Mata Indonesia, Gunungkidul – Jumlah kasus kematian sapi yang diduga terinfeksi Penyakit Mulut dan Kuku (PMK) di Kabupaten Gunungkidul terus bertambah. Hingga Senin, 30 Desember 2024 kemarin, dilaporkan puluhan sapi mati, dengan 15 ekor berasal dari Kalurahan Pampang, Kapanewon Paliyan.
Sementara sisanya tersebar di berbagai wilayah lainnya. Situasi ini memicu kekhawatiran para peternak yang berharap adanya kompensasi dari pemerintah.
Sebelumnya diketahui kasus PMK kembali terjadi sejak Jumat pekan lalu di Gunungkidul. Wilayah ini memang sering mengalami kondisi ternak yang sakit bahkan tewas akibat penyakit tersebut.
Lurah Pampang, Saeful Hamid, mengonfirmasi bahwa 15 sapi di wilayahnya telah mati akibat dugaan PMK, dan sejumlah lainnya menunjukkan gejala serupa. Kasus ini telah dilaporkan ke Dinas Peternakan dan Kesehatan Hewan (DPKH) untuk segera ditindaklanjuti. DPKH sendiri telah mengambil langkah dengan memulai program vaksinasi pada sapi yang terpapar PMK.
“Hari ini, vaksinasi terhadap ternak yang terdampak sudah dilakukan,” ujar Saeful, dikonfirmasi Selasa 31 Desember 2024.
Kerugian ekonomi yang ditanggung para peternak cukup besar, mengingat sapi-sapi ini dianggap sebagai “tabungan hidup” untuk keperluan mendesak.
“Kami sangat berharap pemerintah memberikan ganti rugi, berapa pun besarannya, untuk meringankan beban peternak,” tambahnya.
Upaya Pemerintah: Vaksinasi dan Pencegahan Penyebaran
Kepala Dinas Peternakan dan Kesehatan Hewan Gunungkidul, Wibawanti, menyatakan bahwa pihaknya telah mempercepat pelaksanaan vaksinasi untuk mengendalikan penyebaran PMK. Sebanyak 375 dosis vaksin telah disiapkan untuk wilayah terdampak.

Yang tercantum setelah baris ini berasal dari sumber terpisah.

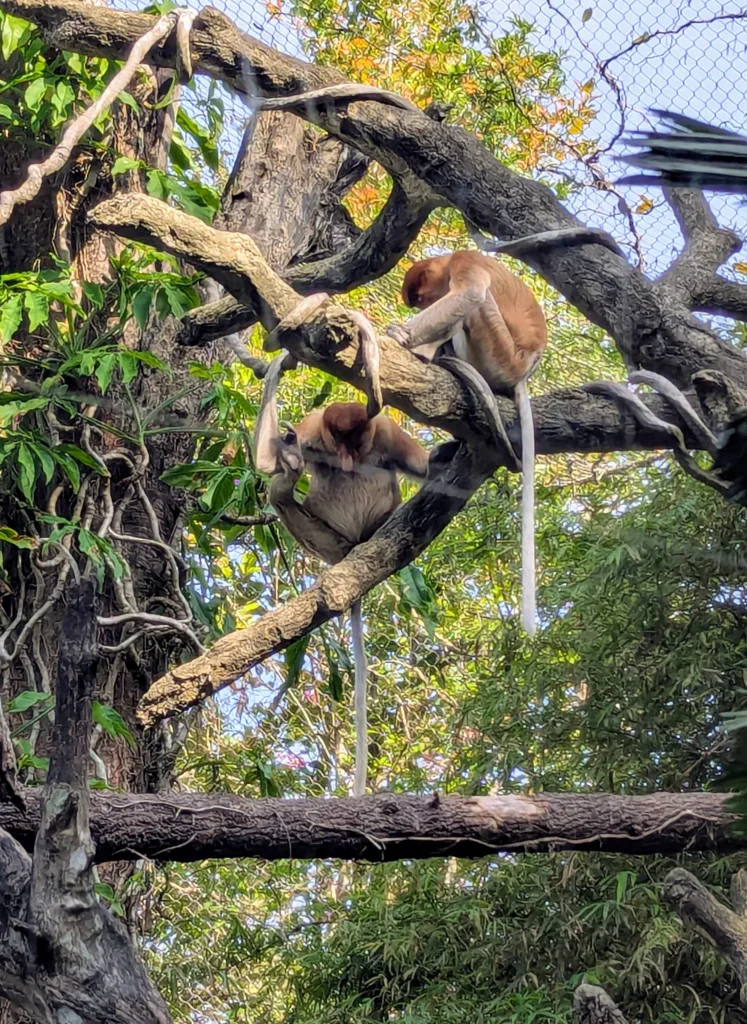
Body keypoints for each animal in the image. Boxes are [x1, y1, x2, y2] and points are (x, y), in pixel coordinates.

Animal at [386, 250, 547, 636]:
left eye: (420, 298)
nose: (420, 305)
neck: (447, 263)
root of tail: (522, 373)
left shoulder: (465, 262)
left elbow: (468, 295)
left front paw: (401, 336)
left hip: (496, 351)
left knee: (473, 306)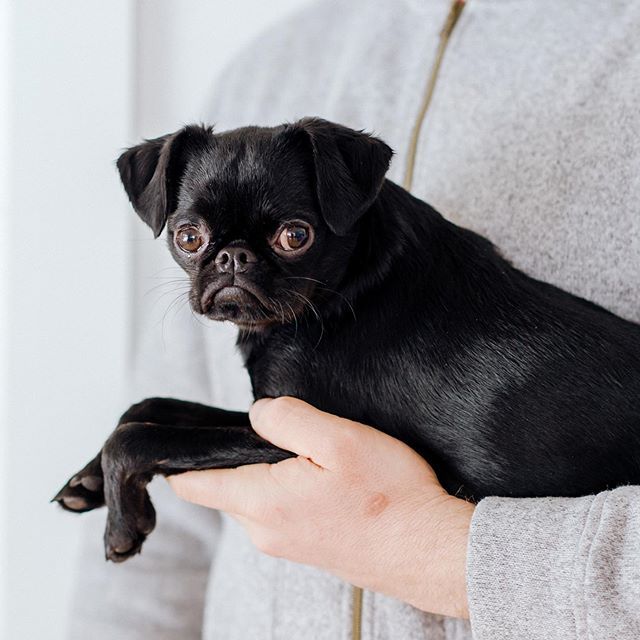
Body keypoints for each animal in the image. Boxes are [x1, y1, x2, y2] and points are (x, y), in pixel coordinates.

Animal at [53, 119, 640, 560]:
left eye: (295, 236)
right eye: (188, 237)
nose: (232, 257)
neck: (348, 285)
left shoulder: (292, 435)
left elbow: (139, 437)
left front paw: (122, 524)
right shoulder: (268, 409)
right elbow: (150, 406)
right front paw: (89, 481)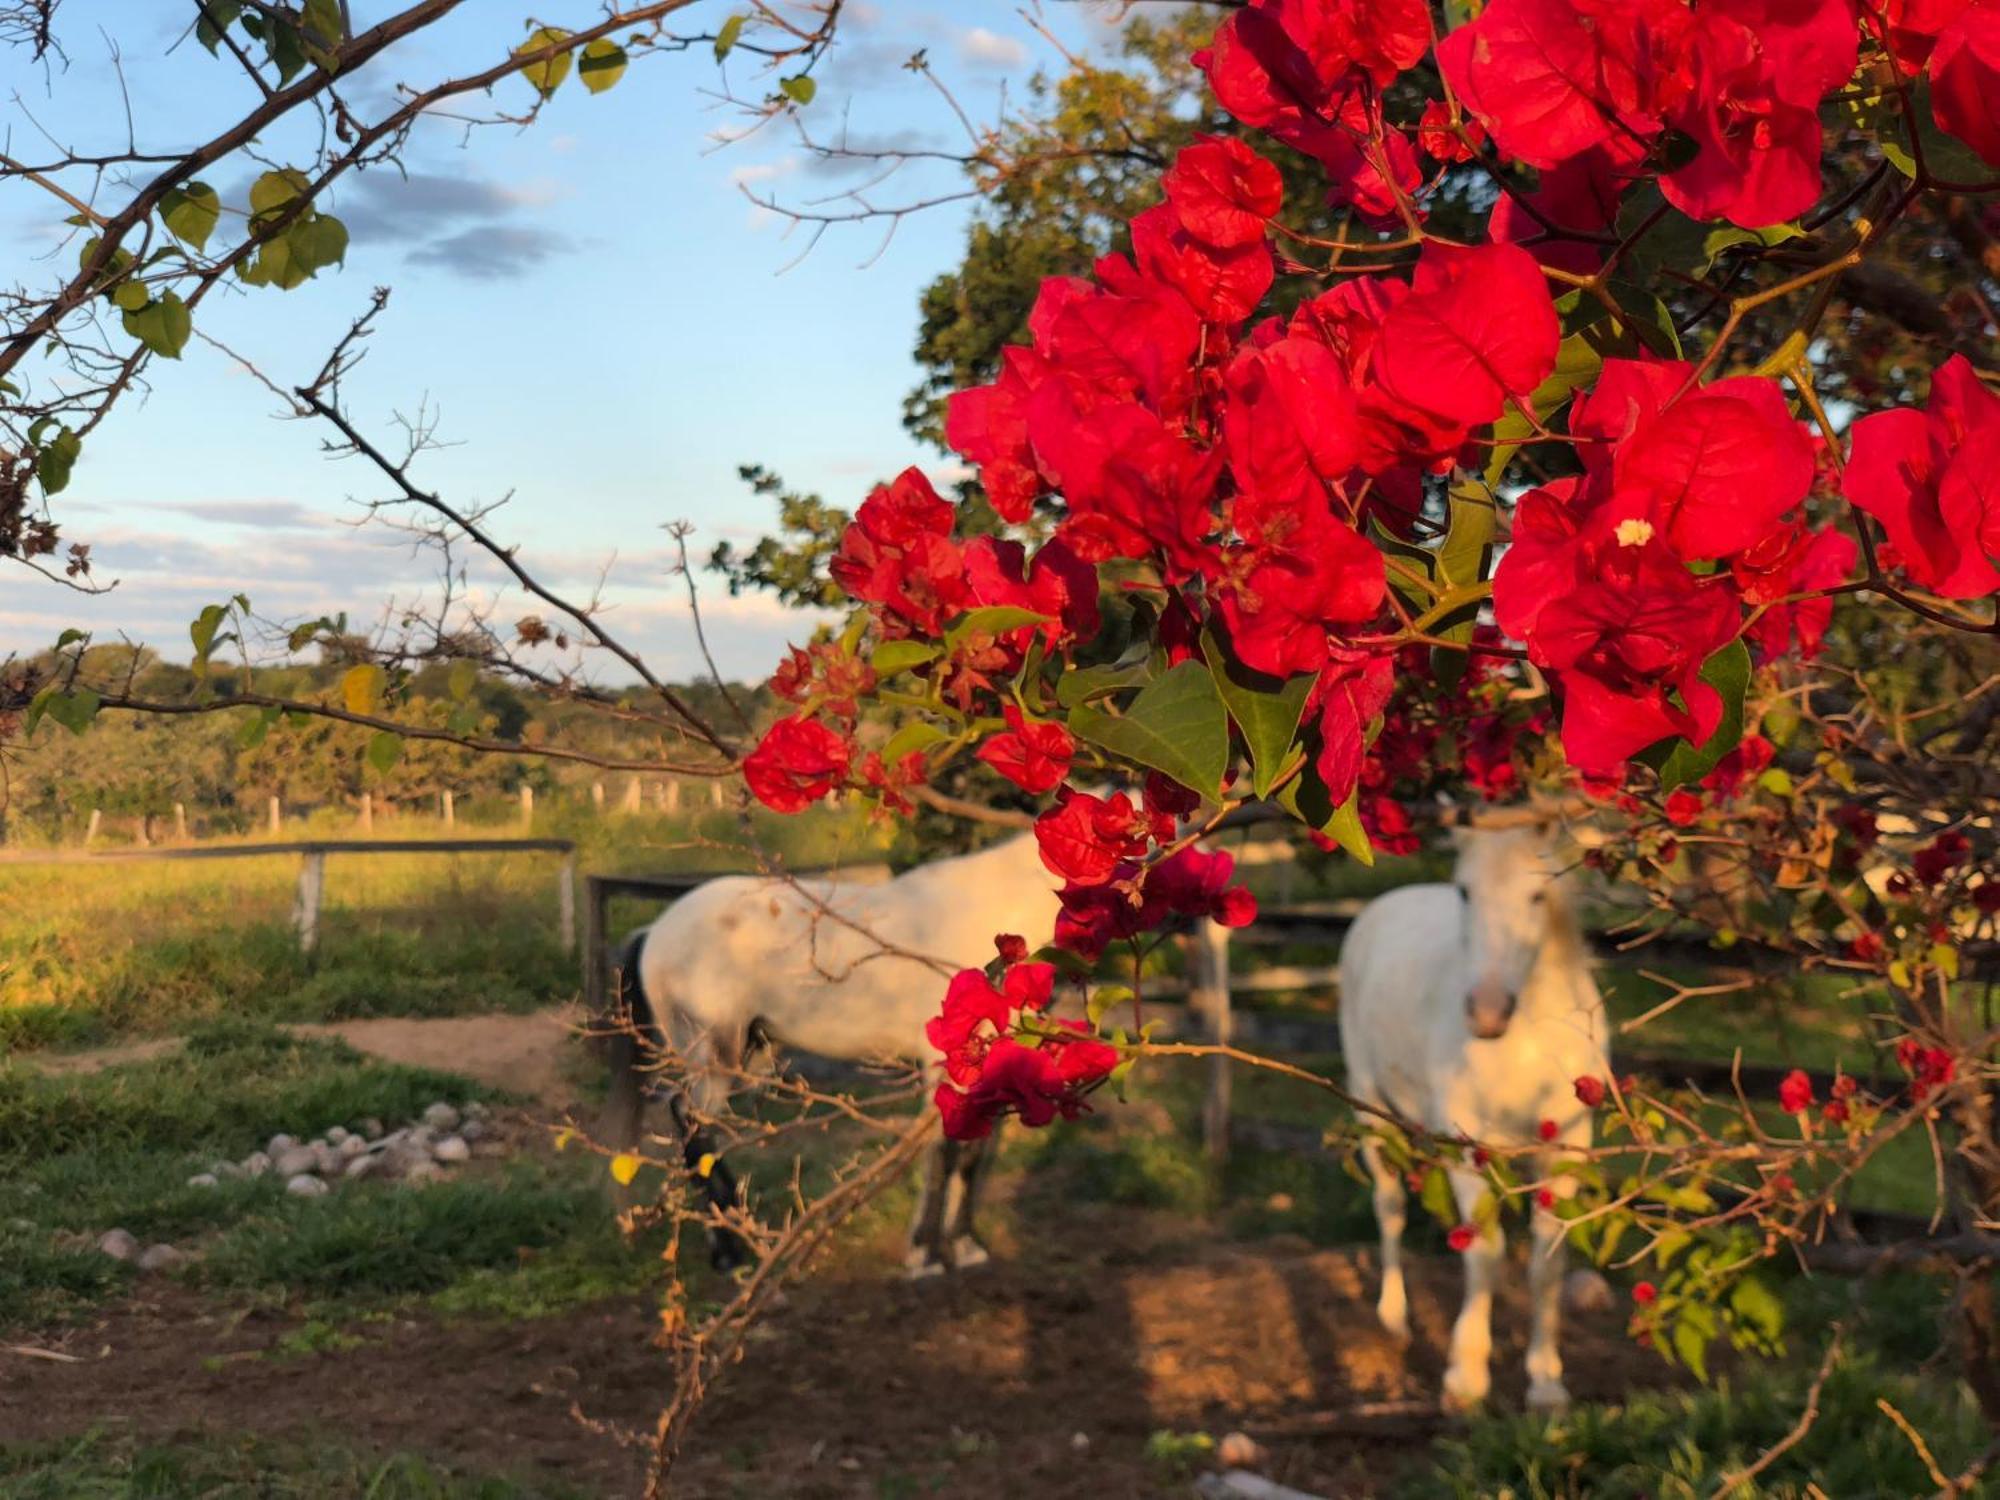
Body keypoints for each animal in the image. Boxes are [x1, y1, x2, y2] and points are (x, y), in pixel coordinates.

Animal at [596, 836, 1056, 1280]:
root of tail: (653, 930)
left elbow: (972, 1153)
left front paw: (964, 1247)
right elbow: (945, 1151)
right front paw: (924, 1255)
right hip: (712, 1059)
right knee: (692, 1128)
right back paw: (730, 1253)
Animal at [1344, 824, 1608, 1424]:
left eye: (1538, 895)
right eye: (1465, 892)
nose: (1487, 1012)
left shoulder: (1566, 1148)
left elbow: (1547, 1263)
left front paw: (1546, 1384)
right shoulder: (1469, 1144)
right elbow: (1485, 1252)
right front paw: (1465, 1379)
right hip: (1369, 1105)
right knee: (1389, 1206)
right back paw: (1393, 1317)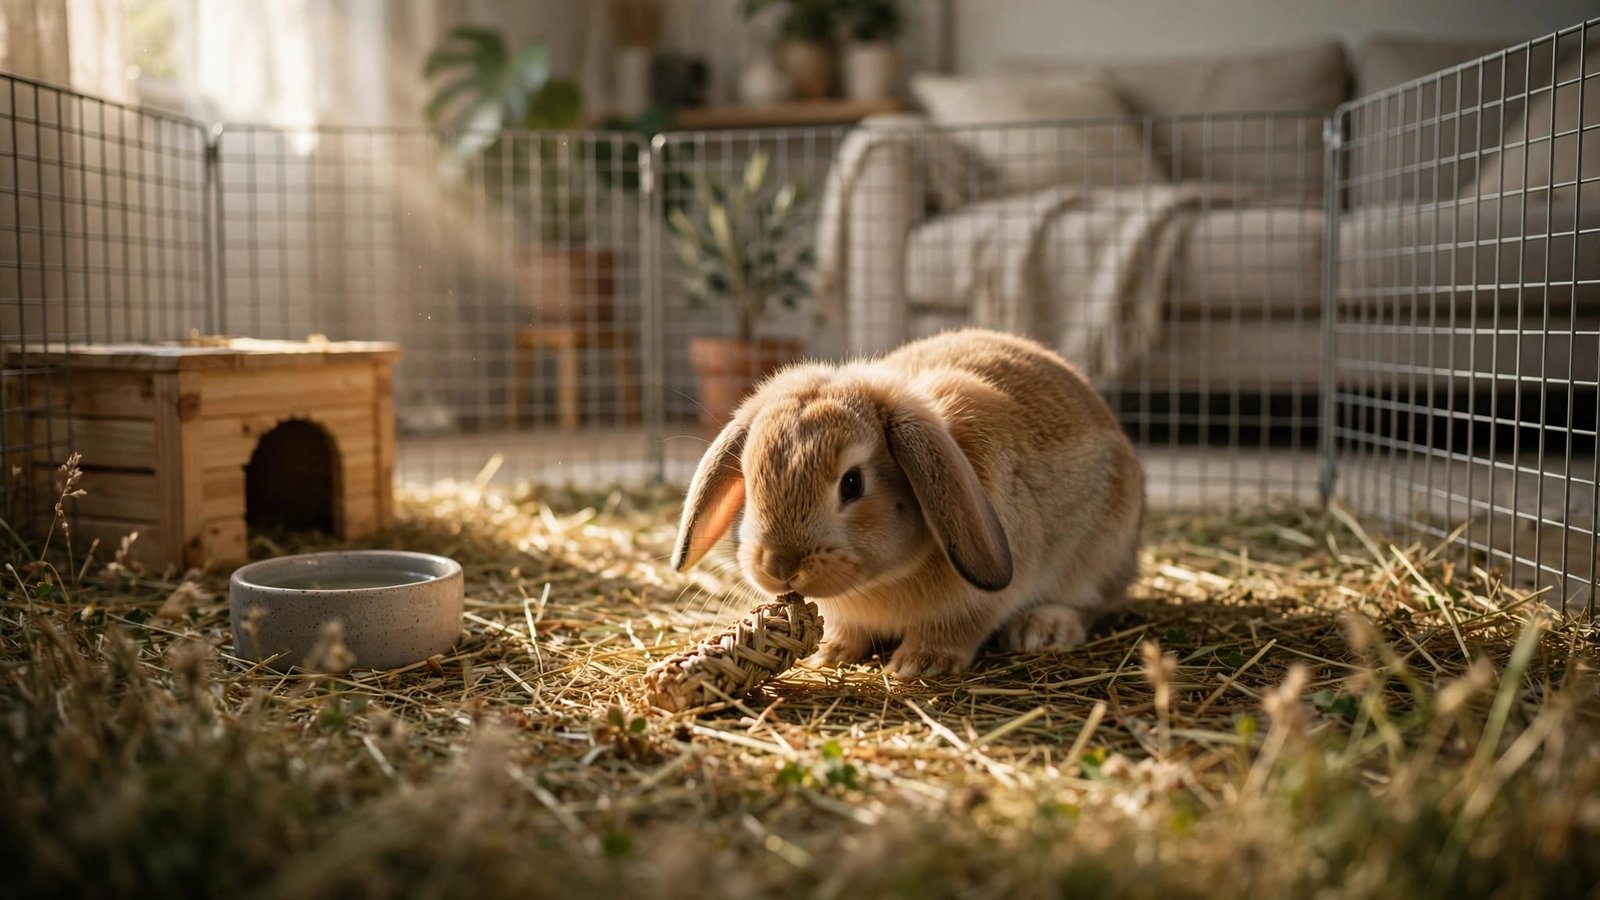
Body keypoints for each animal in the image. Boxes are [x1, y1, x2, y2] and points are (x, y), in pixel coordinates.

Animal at [671, 328, 1144, 678]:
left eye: (852, 483)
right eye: (749, 481)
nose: (779, 566)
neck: (884, 580)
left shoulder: (975, 603)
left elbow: (956, 627)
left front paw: (918, 664)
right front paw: (831, 653)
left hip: (1099, 554)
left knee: (1092, 601)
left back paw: (1043, 629)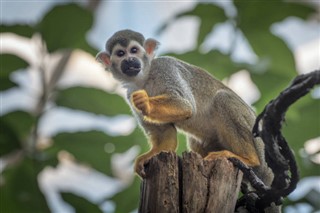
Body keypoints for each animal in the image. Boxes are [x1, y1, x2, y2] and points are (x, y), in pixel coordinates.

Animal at [97, 30, 272, 186]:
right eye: (120, 53)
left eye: (134, 50)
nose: (130, 59)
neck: (144, 78)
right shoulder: (130, 93)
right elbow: (164, 134)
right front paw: (150, 155)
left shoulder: (165, 68)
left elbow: (186, 105)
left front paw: (146, 102)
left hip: (259, 144)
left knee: (223, 99)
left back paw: (249, 159)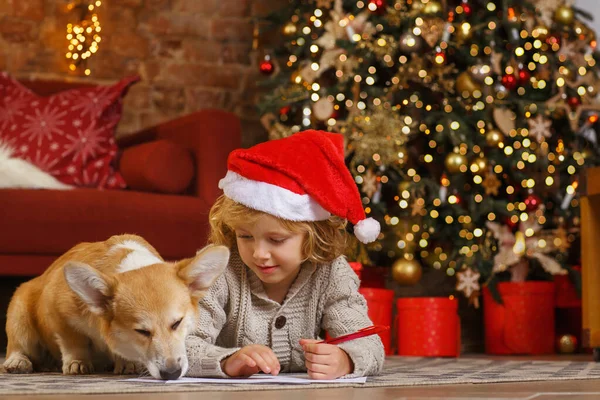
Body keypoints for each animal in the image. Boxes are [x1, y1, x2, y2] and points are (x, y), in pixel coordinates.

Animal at [2, 233, 227, 380]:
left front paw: (128, 363)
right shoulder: (57, 312)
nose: (171, 374)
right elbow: (73, 342)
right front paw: (78, 362)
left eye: (177, 323)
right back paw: (17, 362)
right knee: (18, 346)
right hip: (20, 313)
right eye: (142, 331)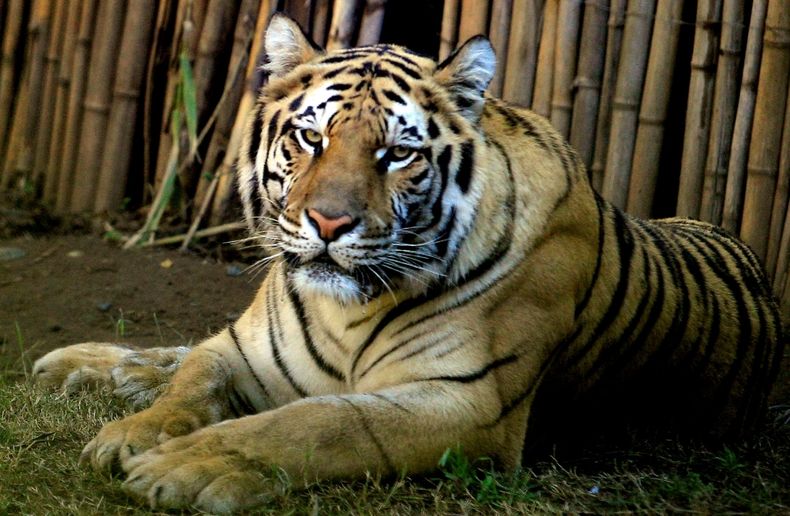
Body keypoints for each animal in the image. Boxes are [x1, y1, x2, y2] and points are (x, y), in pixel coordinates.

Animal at [32, 13, 784, 513]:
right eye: (311, 137)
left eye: (397, 154)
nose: (329, 223)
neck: (344, 311)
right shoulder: (241, 350)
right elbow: (190, 380)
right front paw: (131, 435)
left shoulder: (467, 403)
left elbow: (317, 422)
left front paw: (191, 465)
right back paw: (80, 368)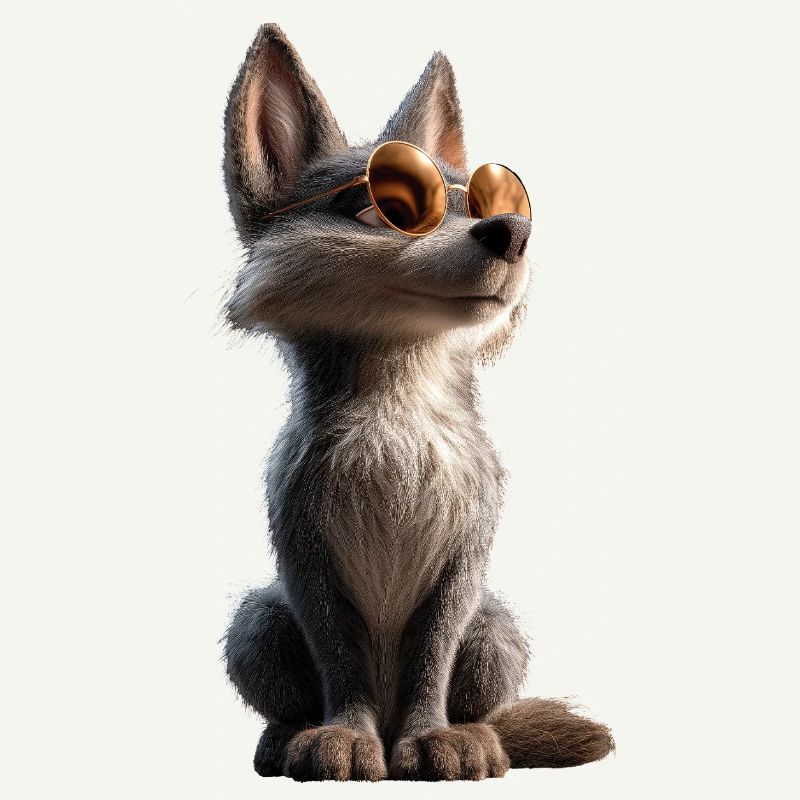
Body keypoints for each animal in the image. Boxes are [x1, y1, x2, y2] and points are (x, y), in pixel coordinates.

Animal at [222, 23, 613, 781]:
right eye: (385, 208)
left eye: (490, 202)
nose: (513, 232)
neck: (399, 422)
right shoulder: (303, 548)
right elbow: (339, 654)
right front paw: (343, 736)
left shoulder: (467, 550)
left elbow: (435, 649)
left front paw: (434, 739)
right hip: (256, 622)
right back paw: (288, 736)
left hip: (497, 630)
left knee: (482, 697)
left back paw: (475, 734)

“Fokus utama kami adalah pencegahan. Selain vaksinasi, kami juga membagikan desinfektan kepada peternak dan memberikan edukasi tentang pentingnya menjaga kebersihan kandang,” jelas Wibawanti.
Kendati demikian, tantangan utama yang dihadapi adalah rendahnya kesadaran peternak terhadap vaksinasi. Dengan meningkatnya kasus, diharapkan semakin banyak peternak yang bersedia berpartisipasi dalam program ini.
Pentingnya Biosecurity untuk Mencegah PMK
Wibawanti juga menggarisbawahi pentingnya penerapan biosecurity untuk menekan penyebaran PMK. Langkah-langkah sederhana seperti mencuci tangan sebelum dan sesudah masuk ke kandang sangat dianjurkan.
“Hindari berpindah dari satu kandang ke kandang lain tanpa membersihkan diri. Kebersihan kandang juga harus dijaga setiap hari,” tambahnya.
Dinas Peternakan berencana mengajukan tambahan desinfektan kepada Pemerintah Provinsi dan BPBD jika persediaan yang ada dari APBD tidak mencukupi. Sementara itu, kerja sama dari peternak sangat diperlukan untuk menjaga kebersihan kandang dan meningkatkan pengawasan terhadap hewan ternak.
Terpisah, Kepala Dinas Ketahanan Pangan dan Pertanian Kabupaten Bantul, Joko Waluyo, mengungkapkan bahwa pihaknya telah melakukan antisipasi sejak dua pekan terakhir, setelah kabar PMK merebak di Gunungkidul.
“Kami sudah mulai antisipasi sejak dua minggu lalu dengan memperketat pengawasan lalu lintas ternak, terutama dari wilayah Gunungkidul,” ujar dia.
DKPP Bantul melakukan pengawasan ketat terutama di pasar-pasar hewan di Bantul, khususnya di Pasar Hewan Imogiri. Selain pengawasan di pasar hewan, DKPP Bantul juga memantau kondisi kesehatan ternak di sentra-sentra peternakan yang ada di Bantul untuk mendeteksi dini gejala PMK.
Kasus ini menjadi pengingat penting bahwa PMK masih menjadi ancaman di Indonesia. Kolaborasi antara masyarakat dan pemerintah sangat diperlukan untuk menekan angka kematian sapi dan mencegah penyebaran penyakit lebih lanjut.